A soil profile consists of four layers of soil called horizons. The O horizon, A horizon, B horizon and C horizon are composed of different soil materials and each goes through different processes. From decomposing organic material to unconsolidated bedrock, each soil layer is different and is important to the stability of soil and vegetation growth. Each layer gets longer as you go farther down the list, starting with a 2-inch layer of composition and ending with a 48-inch layer of bedrock.
The first layer of a soil profile is the O horizon, which is top layer of the soil. The O horizon is about 2-inches deep and consists mainly of loose leaves and organic debris. Due to the substance found on the O horizon, it is referred to as the "litter horizon." However, this layer is enriches the soil with nutrients such as nitrogen, potassium and calcium, and helps enhance the soil moisture and structure. At the bottom of this layer, all the vegetation is already destroyed by decomposition.
The A horizon is the second layer of the soil profile, extending about 10-inches deep, and is commonly known as topsoil. The A horizon is the beginning of the mineral soil, where organic material mix with inorganic material from weathering. Due to the mixture with organic material, the layer tends to be dark-colored compared to its counterparts. The importance in this layer comes from the process of eluviation, which has given it the nickname, "zone of leaching." Eluviation removes organic and inorganic material from a horizon by leaching it, which is carried downward to other layers by water.
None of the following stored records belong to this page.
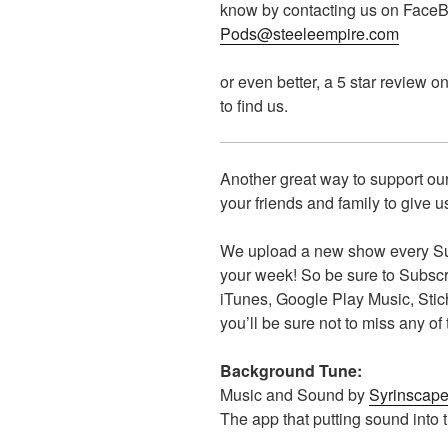
know by contacting us on FaceBo
Pods@steeleempire.com
or even better, a 5 star review o
to find us.
Another great way to support our
your friends and family to give us
We upload a new show every Sun
your week! So be sure to Subscrib
iTunes, Google Play Music, Sti
you’ll be sure not to miss any of
Background Tune:
Music and Sound by
Syrinscap
The app that putting sound into 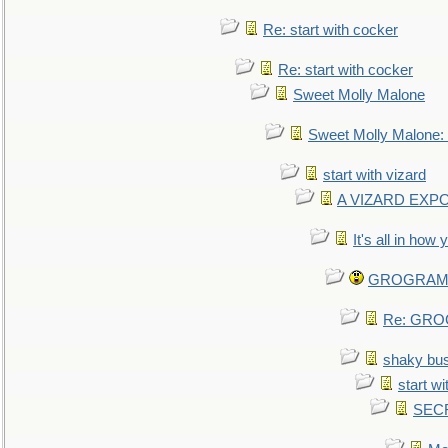
Re: start with cocker
Re: start with cocker
Sweet Molly Malone
Sweet Molly Malone
start with vizard
A VIZARD EXP
It's all in how
GROGRAM re
Re: GROG
shaky bu
start wi
SEC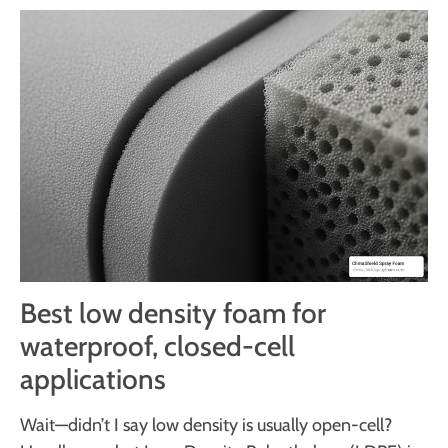
Best low density foam for
waterproof, closed-cell
applications
Wait—didn’t I say low density is usually open-cell?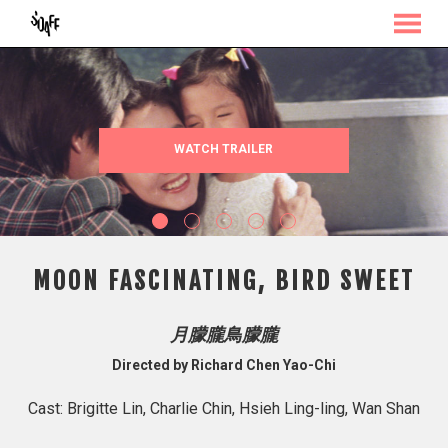
MENU
Skip
to
Content
WATCH TRAILER
MOON FASCINATING, BIRD SWEET
月朦朧鳥朦朧
Directed by Richard Chen Yao-Chi
Cast: Brigitte Lin, Charlie Chin, Hsieh Ling-ling, Wan Shan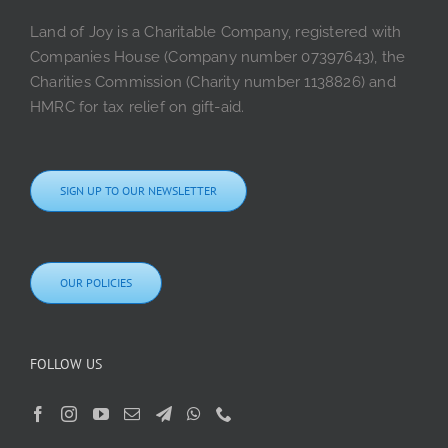
Land of Joy is a Charitable Company, registered with
Companies House (Company number 07397643), the
Charities Commission (Charity number 1138826) and
HMRC for tax relief on gift-aid.
SIGN UP TO OUR NEWSLETTER
OUR POLICIES
FOLLOW US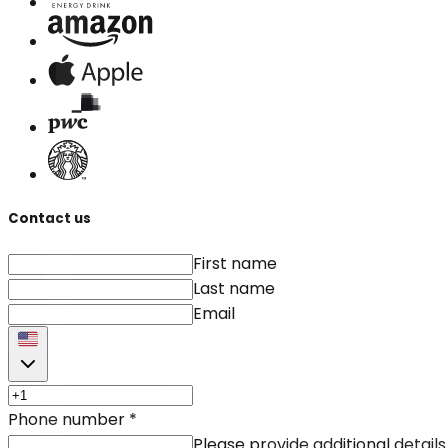
Contact us
First name
Last name
Email
Phone number
*
Please provide additional details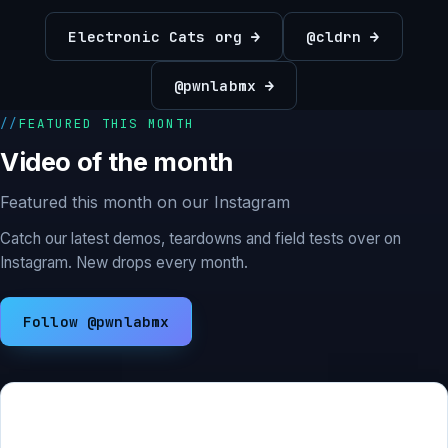
Electronic Cats org →
@cldrn →
@pwnlabmx →
FEATURED THIS MONTH
Video of the month
Featured this month on our Instagram
Catch our latest demos, teardowns and field tests over on
Instagram. New drops every month.
Follow @pwnlabmx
The B horizon is the third layer of the soil profiles, extending about 30-inches deep, and is commonly known as the "zone of accumulation" and "zone of illuviation." Soluble and suspended organic material, clay, iron and aluminum are carried down from A horizon from eluviation and accumulated in B horizon. This accumulation creates a dense layer of soil and enriches the soil with calcium carbonate, turning the soil a reddish color.
The C horizon is the fourth, and final layer of a soil profile, extending about 48-inches deep. This horizon is mostly composed of weathered rock, from the soil-forming process. Due to its composition of weathered rock, the C horizon is unaffected by soil formation and does not have much internal layering of soil. The C horizon is located right above bedrock.